If you run this in a folder holding the files KVM 1 and KVM 2 as example files you get this output:
As can be seen this lists the various features in separate rows, but it’s kind of hard to differentiate which feature belongs to which files, as you need to cross-reference two columns with their rows. Not good…
Filtering out per file
Using the previous query as the base input, we can manipulate the rows
object to pick out a given file and display only that in a given column. One variant of this could then look like:
```dataview
TABLE KVM1, KVM2
WHERE folder = this.folder AND feature
FLATTEN feature as aFeature
FLATTEN slice(split(aFeature, " "), -1) as lastWord
GROUP BY lastWord as Feature
FLATTEN filter(rows, (r) => r.file.name = "KVM 1")[0].aFeature as KVM1
FLATTEN filter(rows, (r) => r.file.name = "KVM 2")[0].aFeature as KVM2
```
Explanation of the filtering
In this query we started with the base query, but after we’ve grouped the result, we’re going to filter out results related to a specific file. To do this we use the filter()

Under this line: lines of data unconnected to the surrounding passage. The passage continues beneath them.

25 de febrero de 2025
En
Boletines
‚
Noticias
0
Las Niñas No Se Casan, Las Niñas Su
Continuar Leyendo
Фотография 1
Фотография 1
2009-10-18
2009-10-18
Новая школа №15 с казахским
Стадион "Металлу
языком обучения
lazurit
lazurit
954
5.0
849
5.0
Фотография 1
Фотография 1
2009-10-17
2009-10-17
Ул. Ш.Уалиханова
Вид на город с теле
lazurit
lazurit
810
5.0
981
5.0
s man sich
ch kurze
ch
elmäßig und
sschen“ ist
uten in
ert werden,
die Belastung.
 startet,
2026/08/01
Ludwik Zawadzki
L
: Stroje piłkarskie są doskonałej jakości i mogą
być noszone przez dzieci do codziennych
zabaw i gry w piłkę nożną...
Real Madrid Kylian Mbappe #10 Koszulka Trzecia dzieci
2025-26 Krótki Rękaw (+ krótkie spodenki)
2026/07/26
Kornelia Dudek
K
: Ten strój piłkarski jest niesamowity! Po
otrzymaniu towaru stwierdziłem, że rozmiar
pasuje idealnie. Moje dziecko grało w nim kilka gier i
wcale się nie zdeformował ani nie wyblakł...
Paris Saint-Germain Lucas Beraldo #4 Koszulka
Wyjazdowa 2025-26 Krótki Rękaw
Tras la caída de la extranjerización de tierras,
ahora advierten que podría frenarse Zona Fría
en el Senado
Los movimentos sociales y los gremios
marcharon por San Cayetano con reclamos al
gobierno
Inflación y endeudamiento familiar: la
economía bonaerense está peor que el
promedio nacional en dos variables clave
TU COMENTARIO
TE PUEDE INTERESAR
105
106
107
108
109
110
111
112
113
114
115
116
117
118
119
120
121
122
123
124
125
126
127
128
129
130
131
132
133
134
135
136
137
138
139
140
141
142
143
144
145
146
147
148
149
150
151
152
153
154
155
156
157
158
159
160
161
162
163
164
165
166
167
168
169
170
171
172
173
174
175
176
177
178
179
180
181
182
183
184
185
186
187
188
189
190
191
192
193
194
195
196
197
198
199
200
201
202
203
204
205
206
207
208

command on the entire rows
object, and for each element of that list, we pick one row (r) =>
, and checks the file name of that particular row of the list, through doing r.file.name = "KVM 1"
.
The filtering should give us a list of exactly one element, so we use [0]
to pick the first (and supposedly only) element of that list, and furthermore we pick the aFeature
element from this row. This is stored in a unique file name related field, so that we use that as a column in the first line of the query.

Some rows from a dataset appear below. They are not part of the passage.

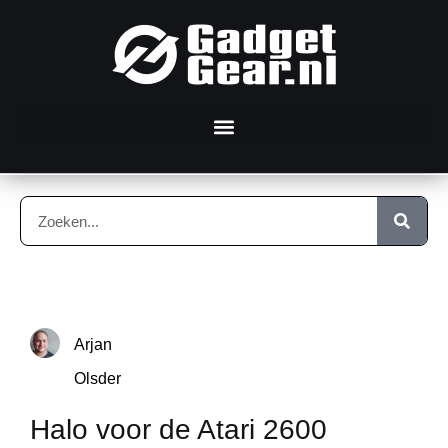
Arjan
Olsder
Halo voor de Atari 2600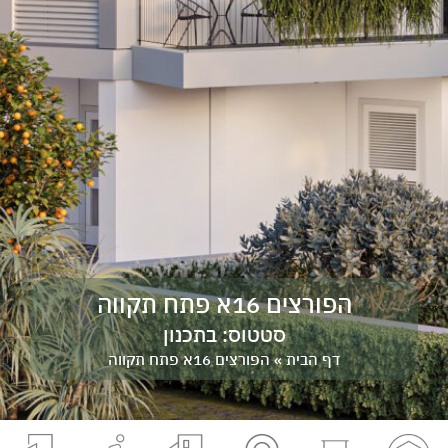
הפורצים 16א פתח תקווה
סטטוס:
בתכנון
דף הבית
»
הפורצים 16א פתח תקווה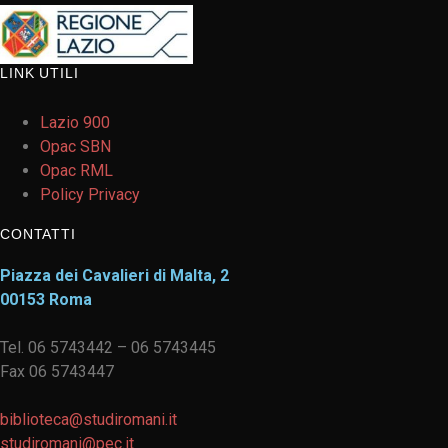
LINK UTILI
Lazio 900
Opac SBN
Opac RML
Policy Privacy
CONTATTI
Piazza dei Cavalieri di Malta, 2
00153 Roma
Tel. 06 5743442 – 06 5743445
Fax 06 5743447
biblioteca@studiromani.it
studiromani@pec.it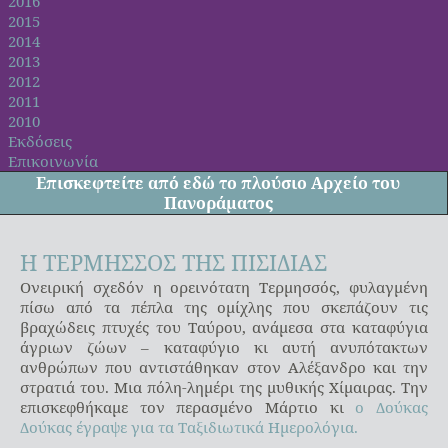
2016
2015
2014
2013
2012
2011
2010
Εκδόσεις
Επικοινωνία
Επισκεφτείτε από
εδώ
το πλούσιο Αρχείο του
Πανοράματος
Η ΤΕΡΜΗΣΣΟΣ ΤΗΣ ΠΙΣΙΔΙΑΣ
Ονειρική σχεδόν η ορεινότατη Τερμησσός, φυλαγμένη
πίσω από τα πέπλα της ομίχλης που σκεπάζουν τις
βραχώδεις πτυχές του Ταύρου, ανάμεσα στα καταφύγια
άγριων ζώων – καταφύγιο κι αυτή ανυπότακτων
ανθρώπων που αντιστάθηκαν στον Αλέξανδρο και την
στρατιά του. Μια πόλη-λημέρι της μυθικής Χίμαιρας. Την
επισκεφθήκαμε τον περασμένο Μάρτιο κι
ο Δούκας
Δούκας έγραψε για τα Ταξιδιωτικά Ημερολόγια.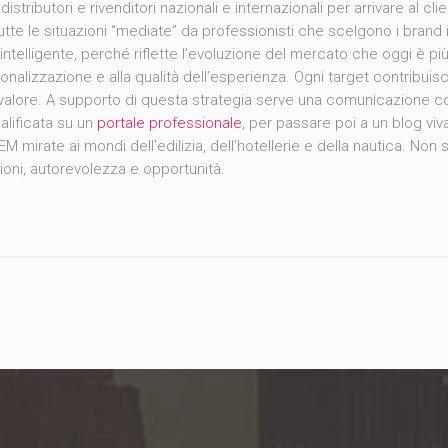
stributori e rivenditori nazionali e internazionali per arrivare al cli
r tutte le situazioni “mediate” da professionisti che scelgono i brand
intelligente, perché riflette l’evoluzione del mercato che oggi è pi
onalizzazione e alla qualità dell’esperienza. Ogni target contribuis
il valore. A supporto di questa strategia serve una comunicazione 
ualificata su un
portale professionale
, per passare poi a un blog vi
M mirate ai mondi dell’edilizia, dell’hotellerie e della nautica. Non si
ioni, autorevolezza e opportunità.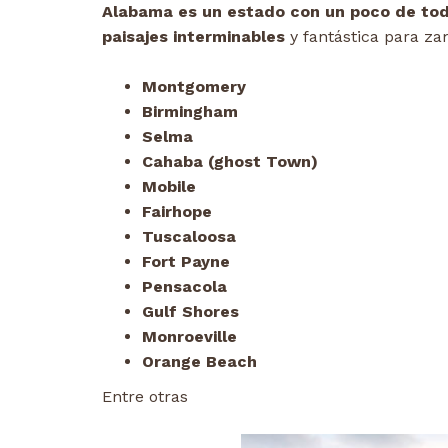
Alabama es un estado con un poco de to
paisajes interminables
y fantástica para za
Montgomery
Birmingham
Selma
Cahaba (ghost Town)
Mobile
Fairhope
Tuscaloosa
Fort Payne
Pensacola
Gulf Shores
Monroeville
Orange Beach
Entre otras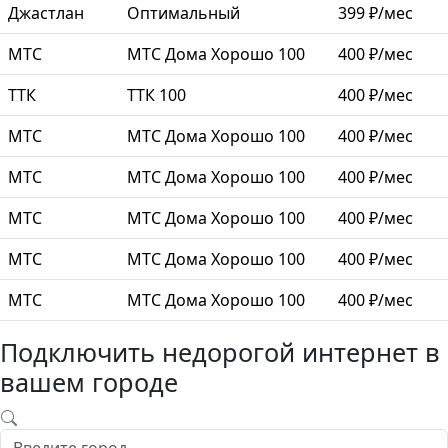
Джастлан
Оптимальный
399 ₽/мес
МТС
МТС Дома Хорошо 100
400 ₽/мес
ТТК
ТТК 100
400 ₽/мес
МТС
МТС Дома Хорошо 100
400 ₽/мес
МТС
МТС Дома Хорошо 100
400 ₽/мес
МТС
МТС Дома Хорошо 100
400 ₽/мес
МТС
МТС Дома Хорошо 100
400 ₽/мес
МТС
МТС Дома Хорошо 100
400 ₽/мес
Подключить недорогой интернет в
вашем городе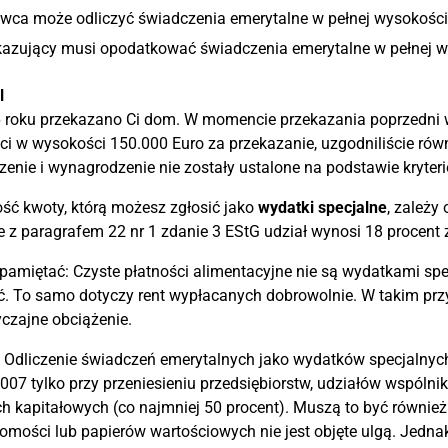
ca może odliczyć świadczenia emerytalne w pełnej wysokości ja
azujący musi opodatkować świadczenia emerytalne w pełnej wys
l
roku przekazano Ci dom. W momencie przekazania poprzedni wł
ci w wysokości 150.000 Euro za przekazanie, uzgodniliście rów
enie i wynagrodzenie nie zostały ustalone na podstawie kryte
ć kwoty, którą możesz zgłosić jako
wydatki specjalne
, zależy
 z paragrafem 22 nr 1 zdanie 3 EStG udział wynosi 18 procent 
pamiętać: Czyste płatności alimentacyjne nie są wydatkami sp
ć. To samo dotyczy rent wypłacanych dobrowolnie. W takim pr
czajne obciążenie.
 Odliczenie świadczeń emerytalnych jako wydatków specjalnyc
007 tylko przy przeniesieniu przedsiębiorstw, udziałów wspól
h kapitałowych (co najmniej 50 procent). Muszą to być również
omości lub papierów wartościowych nie jest objęte ulgą. Jednak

The effect of all this mumble-jumble is the following output:
An even uglier variant…
Here is a query which is getting hairy, where you can provide the filename in a list:
```dataview
TABLE File1 as first, File2 as second
WHERE folder = this.folder AND feature
FLATTEN flat(list(feature, file.name + " Filename")) as aFeature
FLATTEN slice(split(aFeature, " "), -1) as lastWord
GROUP BY lastWord as Feature
FLATTEN list(list("KVM 1", "KVM 2")) as filelist
FLATTEN regexreplace(filter(rows, (r) => r.file.name = filelist[0])[0].aFeature, " Filename$", "") as File1
FLATTEN regexreplace(filter(rows, (r) => r.file.name = filelist[1])[0].aFeature, " Filename$", "") as File2
SORT choice(contains(Feature, "Filename"), -1, Feature)
```
Which produces an output like:
Hopefully, you understand how you can expand upon this to compare more than two files, by extending the list, and by copy-pasting one of the latter FLATTEN
lines, and replacing filelist[1]
with filelist[2]
, and File2
with File3
, and so on…
This query “extends” the feature
list with the filenames, as we can’t have dynamic titles for the columns, AFAIK, and since we added this to the feature list, we also needs to do some extra cleanup to remove the Filename
extension of that feature… And we also needs to extend the query with a little sorting hack to show the filename at the top. Not my cleanest query, but it gets the job done to some extent.
I’ve not written the queries for the more specific field variants, (using featureCore
or featureRAM
and so forth), which most likely can be made dynamic. It’s a little more work to do those queries, and you’ve not responded whether that’s a feasible way forward for you, and whether you’ll be able to maintain such a query.